Millie Hyett
- Born: 28 April 2005 (age 20)
- Height: 1.77 m (5 ft 10 in)
- Weight: 78 kg (172 lb)
- School: Hartpury College
- University: Hartpury University

Rugby union career
- Position: Fly-half
- Current team: Gloucester–Hartpury

Senior career
- Years: Team / Apps / (Points)
- 2024: Gloucester–Hartpury

International career
- Years: Team / Apps / (Points)
- 2024-2025: England U20

= Millie Hyett =

English rugby player

 Millie Hyett (born 28 April 2005) is an English rugby union footballer who plays for Gloucester–Hartpury. Her preferred position is fly-half.

==Early life==
Hyett took up playing rugby union at the age of four years-old. She grew-up wity three brothers who all also played the sport. She played at Evesham Rugby Club in Worcestershire and attended Hartpury College and Hartpury University.

==Club career==
A fly-half, she played for Worcester RFC prior to joining Gloucester–Hartpury. She played British Universities and Colleges Sport (BUCS) league rugby union for Hartpury.

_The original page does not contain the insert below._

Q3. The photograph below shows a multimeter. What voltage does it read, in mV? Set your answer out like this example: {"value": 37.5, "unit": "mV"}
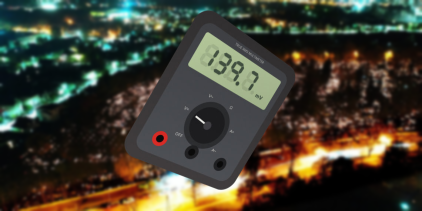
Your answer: {"value": 139.7, "unit": "mV"}
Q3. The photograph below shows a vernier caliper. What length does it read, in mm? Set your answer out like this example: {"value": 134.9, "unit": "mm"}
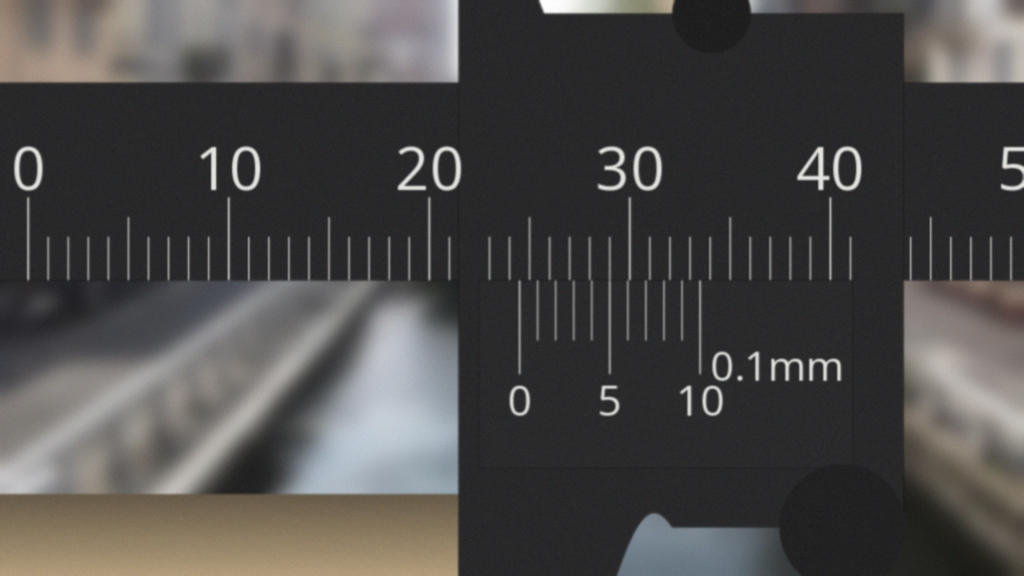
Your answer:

She made a try scoring debut for Gloucester-Hartpury in Premiership Women's Rugby on 11 February 2024 against Bristol. She was a member of the Gloucester-Hartpury squad which won league titles in the 2023-2024 and 2024–25 Premiership Women's Rugby seasons.

==International career==
She captained the England U20 team at the 2025 Six Nations Women’s Summer Series.